Sales included are sales to government programs, including Medicare Parts B and D, Medicaid, Veterans Affairs, the Department of Defense, and TRICARE. The government agencies operating these programs are to report applicable sales for each affected entity to the Department of the Treasury. The Reform Act specifies that the fees are not deductible for income tax purposes.
Tax on Medical Device Companies. Each manufacturer or importer of human medical devices must pay a manufacturer’s excise tax of 2.3 percent of total sales of such products. This provision is applicable for sales in calendar year 2013 and subsequent years. The tax is imposed on total sales, not just those to government buyers. Items excluded from the tax are eyeglasses and contact lenses, hearing aids, and other devices determined by the Secretary of the Treasury to be generally purchased at retail by the general public for individual use. The scope of this exclusion was narrowed in the reconciliation process. Before amendment by reconciliation, automatic exclusions from the tax were provided for Class I devices as well as Class II devices primarily sold at retail to consumers for less than $100 per unit. As amended, the only items automatically excluded are eyeglasses, contact lenses, and hearing aids; guidance will be needed from Treasury to exclude other items. The reconciliation act also removed a provision prohibiting the manufacturer from deducting the tax payment in computing its own income taxes.

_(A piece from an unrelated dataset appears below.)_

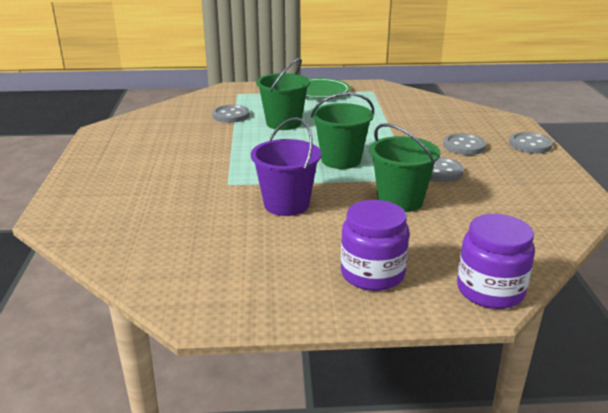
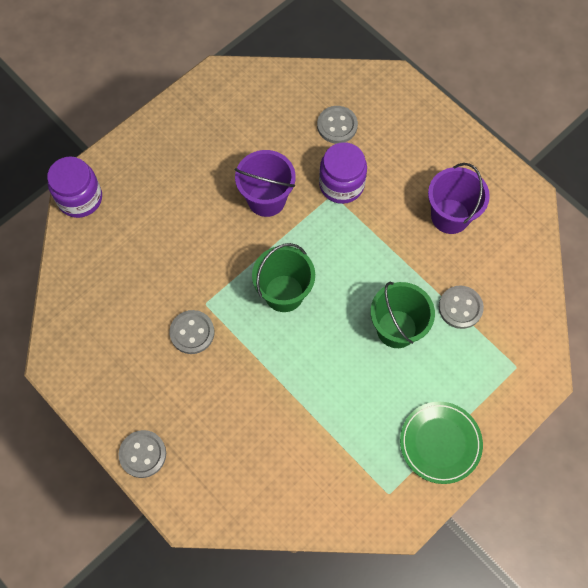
camera: 140 degrees right, 40 degrees up
(166, 142) = (450, 216): none -> purple bucket
(372, 274) = (155, 167): purple jar -> purple jar (341, 184)
(400, 201) = (193, 261): green bucket -> none
(464, 146) = (200, 403): grey button -> grey button (337, 126)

Disclosure of Hospital and Physician Payments. Effective in 2013 for payments made in calendar year 2012, manufacturers, marketers, or distributors of drugs, devices, biologicals, or medical supplies covered by Medicare or Medicaid must disclose payments to physicians and teaching hospitals. These payments must be reported on an annual basis to HHS (by March 31 for the previous calendar year). The manufacturer must make the information publicly available on a website, in electronic and easily manipulable form, by June 30 for the previous calendar year (September 30 in 2013). Manufacturers that are not publicly traded, and physician-owned group purchasing organizations, are also required to disclose details of their ownership by physicians. Procedures for disclosure are to be in place by October 1, 2011.

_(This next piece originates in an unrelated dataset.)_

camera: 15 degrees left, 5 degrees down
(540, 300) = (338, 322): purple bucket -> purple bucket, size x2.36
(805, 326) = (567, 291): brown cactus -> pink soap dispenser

Payments for the following items would be reportable: research; grants; consulting fees; other compensation for services; honoraria; gifts; entertainment; food; travel; education funding; royalties or licenses; charitable contributions; and current or prospective ownership or investment interests. Indirect payments (payments to an entity or individual at the request of, or designated on behalf of, a covered recipient) would also have to be reported, in the covered recipient’s name. Payments consisting of loan of a device for evaluation; discounts and rebates; in-kind items used for the provision of charity care; product samples; educational materials for patient use; payments for health services to manufacturer’s employees under self-insured plan; and payments to physicians for services with respect to civil or criminal action or administrative proceeding would not have to be reported. Payments below $10 would not have to be reported so long as total payments to that recipient for the year did not exceed $100. If a payment is related to a specific drug, device, biological, or medical supply item, the name of the item must be reported. The Reform Act includes some provisions for delayed reporting if the payments are for the development of a new item or for clinical investigation.
The legislation preempts similar state reporting laws that require reporting of transfers valued at less than $10, as well as those that are identical to the federal reporting requirements. Those state laws that require additional reporting by other types of entities or disclosure of information not covered by the Reform Act are not preempted. Civil money penalties can be imposed for violations.
Biosimilars. Finally, the Reform Act contains provisions intended to stimulate innovation and price competition for biologics. The Reform Act provides a twelve-year period of exclusivity for an original biological product. It further provides a mechanism for the licensure of biosimilar follow-on products following the expiration of the original product’s exclusivity. The first biosimilar product that is interchangeable with the original product has a short period of exclusivity.